Teeth may appear during growling, howling, or yowling. In an all-out attack posture, a cat may roll onto its side or back, exposing all its weapons: teeth and claws at once. If a cat grabs your hand and pulls it toward its mouth, that’s overt aggression, not playful wrestling.

Overstimulation During Play or Petting

Sometimes teeth appear during an interaction that started out perfectly friendly. You’re petting your cat or playing with a toy, and suddenly the mood shifts. The pupils dilate, the ears rotate backward, and the tail begins twitching or waving. Your cat may growl softly or place its teeth on your hand as a warning to stop. This is overstimulation, and it’s one of the most common reasons cats nip their owners.

Intense play can cross over into overstimulation quickly in some cats. The teeth-on-skin moment is your signal to end the interaction, not to push through it. Continuing to pet a cat in the area that triggered the response, whether that’s the belly, back, or head, will likely result in a real bite. Each cat has a different threshold, but the warning signs are consistent: watch for tail twitching and ear rotation as your cue to pull back.

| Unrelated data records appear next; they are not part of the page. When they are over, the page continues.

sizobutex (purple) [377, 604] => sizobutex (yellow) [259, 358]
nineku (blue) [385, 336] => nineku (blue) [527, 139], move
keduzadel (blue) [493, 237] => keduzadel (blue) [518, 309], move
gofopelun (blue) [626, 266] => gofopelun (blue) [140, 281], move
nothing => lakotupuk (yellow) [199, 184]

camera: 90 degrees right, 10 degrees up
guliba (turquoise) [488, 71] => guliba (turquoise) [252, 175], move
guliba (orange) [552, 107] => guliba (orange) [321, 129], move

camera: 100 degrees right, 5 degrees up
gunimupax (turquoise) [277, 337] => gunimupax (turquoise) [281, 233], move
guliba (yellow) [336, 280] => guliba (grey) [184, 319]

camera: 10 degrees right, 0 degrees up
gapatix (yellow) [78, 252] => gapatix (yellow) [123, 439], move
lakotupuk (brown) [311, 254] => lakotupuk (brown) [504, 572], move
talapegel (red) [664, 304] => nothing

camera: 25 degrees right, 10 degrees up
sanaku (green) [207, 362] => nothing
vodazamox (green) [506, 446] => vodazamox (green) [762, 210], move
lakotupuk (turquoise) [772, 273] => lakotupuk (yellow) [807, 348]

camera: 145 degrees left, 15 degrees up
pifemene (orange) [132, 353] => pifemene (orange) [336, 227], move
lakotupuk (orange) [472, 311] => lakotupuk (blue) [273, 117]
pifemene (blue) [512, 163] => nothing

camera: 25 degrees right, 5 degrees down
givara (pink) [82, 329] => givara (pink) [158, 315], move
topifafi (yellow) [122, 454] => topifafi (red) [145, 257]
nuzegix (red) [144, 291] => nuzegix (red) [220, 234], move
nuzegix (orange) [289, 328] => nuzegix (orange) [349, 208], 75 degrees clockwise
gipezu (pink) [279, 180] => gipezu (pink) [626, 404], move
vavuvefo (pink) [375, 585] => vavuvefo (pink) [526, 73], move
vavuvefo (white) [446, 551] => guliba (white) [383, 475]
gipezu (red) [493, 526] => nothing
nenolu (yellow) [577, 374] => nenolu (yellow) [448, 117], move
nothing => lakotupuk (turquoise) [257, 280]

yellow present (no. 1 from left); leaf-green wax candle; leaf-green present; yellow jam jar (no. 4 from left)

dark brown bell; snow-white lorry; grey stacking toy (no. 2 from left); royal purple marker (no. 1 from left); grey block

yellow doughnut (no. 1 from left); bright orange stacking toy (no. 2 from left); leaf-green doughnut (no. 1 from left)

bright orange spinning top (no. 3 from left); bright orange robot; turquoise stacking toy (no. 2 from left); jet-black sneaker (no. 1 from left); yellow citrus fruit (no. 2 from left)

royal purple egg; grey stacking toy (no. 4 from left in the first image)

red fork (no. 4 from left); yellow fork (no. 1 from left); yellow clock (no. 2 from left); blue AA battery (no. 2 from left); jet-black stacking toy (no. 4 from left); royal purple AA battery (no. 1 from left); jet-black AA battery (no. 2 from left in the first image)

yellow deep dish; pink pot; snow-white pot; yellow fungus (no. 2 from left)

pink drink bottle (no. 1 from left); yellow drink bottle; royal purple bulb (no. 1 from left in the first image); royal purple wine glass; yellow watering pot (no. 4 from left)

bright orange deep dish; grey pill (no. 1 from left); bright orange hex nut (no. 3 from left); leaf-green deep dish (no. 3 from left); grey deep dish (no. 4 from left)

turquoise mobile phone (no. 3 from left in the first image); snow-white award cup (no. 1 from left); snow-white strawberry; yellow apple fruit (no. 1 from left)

Dental Pain and Oral Disease

If your cat is holding its mouth slightly open, pawing at its face, or seems to show its teeth more frequently without any obvious emotional trigger, the cause may be physical rather than behavioral. Dental disease is remarkably common in cats. Gingivitis can affect up to 70% of young cats and up to 85% of cats older than six years. One study found that every single cat evaluated had some degree of periodontal inflammation.

Cats can also develop tooth resorption, a painful condition where the tooth structure breaks down, as well as stomatitis, which is severe inflammation throughout the entire mouth. Cats with stomatitis often have difficulty eating, lose weight, drool excessively, and stop grooming themselves. The inflammation tends to be worst in the back of the mouth, around the molars and the throat area. A cat with oral pain may chew on one side, drop food, or flinch when you touch its face.

Because cats are experts at hiding pain, changes in appetite are sometimes the only clue. Roughly 21% of cats with tooth resorption in one study showed diminished appetite as their primary symptom. If your cat’s teeth-showing is accompanied by bad breath, red gums, reduced eating, or drooling, an oral exam can identify the problem.

How to Read the Full Picture

Teeth alone don’t tell you much. The surrounding body language is everything. Here’s a quick reference:

  • Relaxed body, glazed eyes, mouth slightly open: Flehmen response. Your cat is processing a scent. No action needed.
  • Crouched posture, flattened ears, dilated pupils, hissing: Fear or defensive aggression. Give your cat space and remove the trigger if possible.
  • Stiff upright stance, constricted pupils, direct stare, growling: Offensive aggression. Do not engage. Separate the cat from whatever it’s confronting.
  • Ears rotating back, tail twitching during petting or play: Overstimulation. Stop the interaction immediately.
  • Mouth held open with no clear emotional context, drooling, or appetite changes: Possible dental pain or oral disease.

Cats that show teeth repeatedly in aggressive contexts may benefit from gradual desensitization, where they’re slowly exposed to whatever triggers the response from a safe enough distance that the fear doesn’t activate. Trimming nails regularly and avoiding the specific interactions that provoke the response are practical first steps while you work on the underlying cause.